Grassi Elena, Mariella Elisa, Lembo Antonio, Molineris Ivan, Provero Paolo
Department of Molecular Biotechnology and Health Sciences, Molecular Biotechnology Center, Via Nizza 52, Torino, 10126, Italy.
Center for Translational Genomics and Bioinformatics, San Raffaele Scientific Institute, Via Olgettina 60, Milan, 20132, Italy.
BMC Bioinformatics. 2016 Oct 18;17(1):423. doi: 10.1186/s12859-016-1254-8.
Post-transcriptional regulation is a complex mechanism that plays a central role in defining multiple cellular identities starting from a common genome. Modifications in the length of 3'UTRs have been found to play an important role in this context, since alternative 3' UTRs could lead to differences for example in regulation by microRNAs and cellular localization of the transcripts thus altering their fate.
We propose a strategy to identify the genes undergoing regulation of 3' UTR length using RNA sequencing data obtained from standard libraries, thus widely applicable to data originally obtained to perform classical differential expression analyses. We decided to exploit previously annotated APA sites from public databases, in contrast with other approaches recently proposed in which the location of the APA site is inferred from the data together with the relative abundance of the isoforms. We demonstrate the reliability of our method by comparing it to the results of other microarray based or specific RNA-seq libraries methods and show that using APA sites databases results in higher sensitivity compared to de novo site prediction approach.

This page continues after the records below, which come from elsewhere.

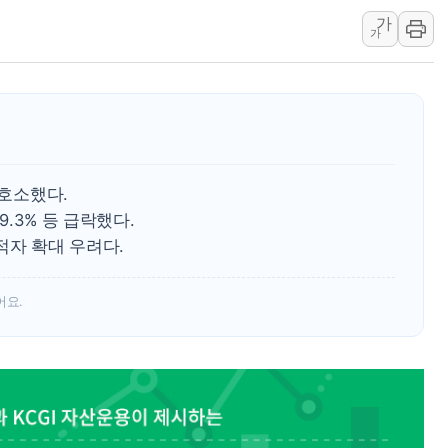
가
보훈부, 미 DPAA와 MOU… "6·25 미군 실종자 7359명
가
트럼프 "금리 내려야"…파월 때와 달리 워시엔 톤 낮춰
특정 정치인 측근 포항시 정책특보 내정설...포항시 '시끌'
李 "해남 태양광, 대한민국 다음 100년 밑거름…수도권 집
李 대통령, '6시간 마라톤 부동산 2차 회의' 주재… "전폭
트럼프, 中 겨냥 폴리실리콘 관세 15% 부과…美 태양광주
 호소했다.
9.3% 등 급락했다.
적자 확대 우려다.
어요.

We implemented the algorithm in a Bioconductor package to facilitate its broad usage in the scientific community. The ability of this approach to detect shortening from libraries with a number of reads comparable to that needed for differential expression analyses makes it useful for investigating if alternative polyadenylation is relevant in a certain biological process without requiring specific experimental assays.
转录后调控是一种复杂的机制,在从共同基因组定义多种细胞身份方面发挥着核心作用。在这种情况下,已发现3'非翻译区(3'UTR)长度的改变起着重要作用,因为可变3'UTR可能导致例如在微小RNA调控和转录本的细胞定位方面的差异,从而改变它们的命运。

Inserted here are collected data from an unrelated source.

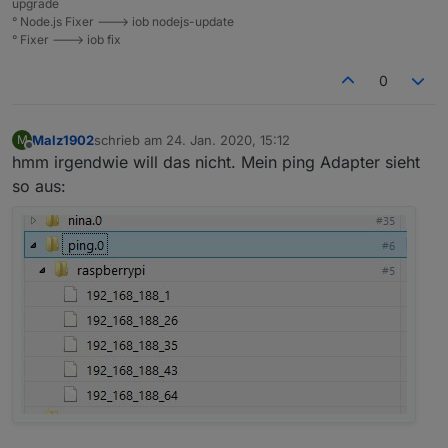
upgrade
° Node.js Fixer ---> iob nodejs-update
° Fixer ---> iob fix
0
Malz1902
schrieb am
24. Jan. 2020, 15:12
M
zuletzt editiert von
Offline
hmm irgendwie will das nicht. Mein ping Adapter sieht
so aus:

我们提出了一种策略,使用从标准文库获得的RNA测序数据来鉴定经历3'UTR长度调控的基因,因此广泛适用于最初为进行经典差异表达分析而获得的数据。与最近提出的其他方法相反,我们决定利用公共数据库中先前注释的聚腺苷酸化位点(APA),在其他方法中,APA位点的位置是从数据以及异构体的相对丰度中推断出来的。我们通过将我们的方法与其他基于微阵列或特定RNA测序文库方法的结果进行比较,证明了我们方法的可靠性,并表明与从头预测位点方法相比,使用APA位点数据库具有更高的灵敏度。
我们在一个生物导体包中实现了该算法,以促进其在科学界的广泛使用。这种方法能够从具有与差异表达分析所需读数数量相当的文库中检测到缩短,这使得它对于研究可变聚腺苷酸化在特定生物学过程中是否相关很有用,而无需特定的实验分析。